Les experts qui recomptent en général immédiatement tous les accords en sommes concrètes pour leurs pays sont restés dans les représentations de Bruxelles en contactant leurs délégations par internet. Les poignées de main étaient interdites, même entre les dirigeants. Les membres des délégations devaient porter des masques et respecter une distance de 1,5 m. Pour cela, les pourparlers ont été organisés dans une salle prévue pour 350 personnes et dotée de climatisation assurant une alimentation permanente en air frais.
Or le fond des événements n'a pas changé. Les pays du Nord de l'Europe qui sont les plus grands contributeurs au budget de l'UE, avec le premier ministre néerlandais Mark Rutte en tête, comme aux sommets antérieurs, refusaient de tendre gratuitement une main d'aide aux voisins du Sud les plus touchés par le coronavirus comme l'Italie et l'Espagne. La proposition du chef du Conseil européen Charles Michel d'allouer 500 milliards sous la forme de subventions gratuites et seulement 250 milliards sous la forme de crédit n'a pas été appréciée par le "quartet avare" - les Pays-Bas, l'Autriche, le Danemark et la Suède, qui ont été rejoints le jour suivant par la Finlande.
Les représentants de ces pays cherchaient à persuader jusqu'au bout la chancelière allemande Angela Merkel et le président français Emmanuel Macron que l'aide gratuite pour le Sud de l'Europe forcerait tous les Européens à payer les dettes des autres. Alors que les crédits motivent l'Italie et l'Espagne à dépenser l'argent octroyé uniquement pour la reprise économique. Cette exigence, ainsi que la condition fixée par Mark Rutte que les bénéficiaires de l'argent européen devront accepter de réformer leurs économies de concert avec tous les pays membres de l'UE, a conduit les négociations dans une impasse.
Vendredi, les dirigeants européens s'entretenaient pendant 14 heures dans différents formats, les débats se sont poursuivis toute la journée du samedi, sachant qu'à la fin il ne restait plus que les dirigeants du "quartet avare", de la France et de l'Allemagne.

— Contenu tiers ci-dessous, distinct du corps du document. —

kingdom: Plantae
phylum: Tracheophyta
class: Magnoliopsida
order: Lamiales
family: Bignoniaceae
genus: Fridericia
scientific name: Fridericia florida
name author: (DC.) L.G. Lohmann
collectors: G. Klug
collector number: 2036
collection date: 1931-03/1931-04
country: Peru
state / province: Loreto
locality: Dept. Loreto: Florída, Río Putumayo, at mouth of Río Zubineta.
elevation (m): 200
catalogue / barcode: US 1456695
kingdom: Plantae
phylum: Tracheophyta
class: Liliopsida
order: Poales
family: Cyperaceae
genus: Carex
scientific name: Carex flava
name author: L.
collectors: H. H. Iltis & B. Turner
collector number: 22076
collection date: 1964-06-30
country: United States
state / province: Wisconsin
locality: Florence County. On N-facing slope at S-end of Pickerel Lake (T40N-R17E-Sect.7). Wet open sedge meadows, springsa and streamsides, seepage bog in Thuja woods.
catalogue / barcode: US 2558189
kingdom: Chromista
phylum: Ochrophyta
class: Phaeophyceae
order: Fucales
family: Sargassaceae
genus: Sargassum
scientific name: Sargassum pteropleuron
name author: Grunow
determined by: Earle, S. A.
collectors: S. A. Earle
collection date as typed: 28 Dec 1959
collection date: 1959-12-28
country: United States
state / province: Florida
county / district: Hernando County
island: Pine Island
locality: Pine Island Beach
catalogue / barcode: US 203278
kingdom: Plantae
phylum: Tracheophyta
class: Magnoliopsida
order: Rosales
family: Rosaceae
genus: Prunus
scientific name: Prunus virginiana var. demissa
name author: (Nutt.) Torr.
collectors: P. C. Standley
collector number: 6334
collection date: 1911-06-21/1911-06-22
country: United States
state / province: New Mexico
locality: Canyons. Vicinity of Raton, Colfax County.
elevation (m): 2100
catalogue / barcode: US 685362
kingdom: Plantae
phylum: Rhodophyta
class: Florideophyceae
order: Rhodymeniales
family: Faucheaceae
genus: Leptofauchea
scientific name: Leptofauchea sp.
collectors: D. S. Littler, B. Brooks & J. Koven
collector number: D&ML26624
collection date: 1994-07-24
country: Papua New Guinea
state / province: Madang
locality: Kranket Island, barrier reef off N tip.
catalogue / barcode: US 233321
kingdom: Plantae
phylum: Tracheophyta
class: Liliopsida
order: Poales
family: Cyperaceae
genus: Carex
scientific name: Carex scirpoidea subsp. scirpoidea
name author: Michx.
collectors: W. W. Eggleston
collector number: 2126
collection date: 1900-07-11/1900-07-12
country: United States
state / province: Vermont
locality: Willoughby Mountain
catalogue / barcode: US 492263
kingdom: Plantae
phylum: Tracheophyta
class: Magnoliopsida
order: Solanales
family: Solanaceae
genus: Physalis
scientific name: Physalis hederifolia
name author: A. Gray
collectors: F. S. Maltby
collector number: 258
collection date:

Les journalistes postés à la sortie rapportaient qu'aux alentours de minuit le bâtiment a été quitté par Emmanuel Macron et Angela Merkel furieux à cause de l'obstination des interlocuteurs.
Pour la première fois depuis le début de la pandémie la réunion en personne des dirigeants de l'UE a montré que la crise n'avait fait qu'approfondir les anciens désaccords.
Dimanche matin, la chancelière allemande à l'entrée de l'Europa a déclaré aux caméras qu'il était possible qu'aucun accord de soit trouvé: "Il y a de la bonne volonté, mais trop de positions différentes." Le fait est que de nouveaux problèmes sont survenus pendant les pourparlers. Pendant le débat sur le budget 2021-2027 le président du Parlement européen David Sassoli a exigé que l'accès aux fonds paneuropéens soit ouvert uniquement aux pays qui respectent les normes juridiques et démocratiques de l'UE.
"Nous devons créer un mécanisme qui garantira le respect de nos valeurs. L'UE n'est pas un distributeur", a martelé David Sassoli. Cette mesure a été immédiatement contestée par la Pologne et la Hongrie accusées par Bruxelles de violer les principes de l'Etat de droit de l'UE. Sachant que la délégation hongroise n'a pas exclu que si c'était inscrit dans le budget, le pays imposerait son veto contre tout le document.
Le sommet de l'UE s'est terminé dimanche soir et a montré: les pays qui paient plus que les autres sont fatigués de vides discussions sur la solidarité, des différends avec les pays d'Europe de l'Est, de l'absence de réformes économiques au Sud de l'Europe et ne croient ni aux uns ni aux autres.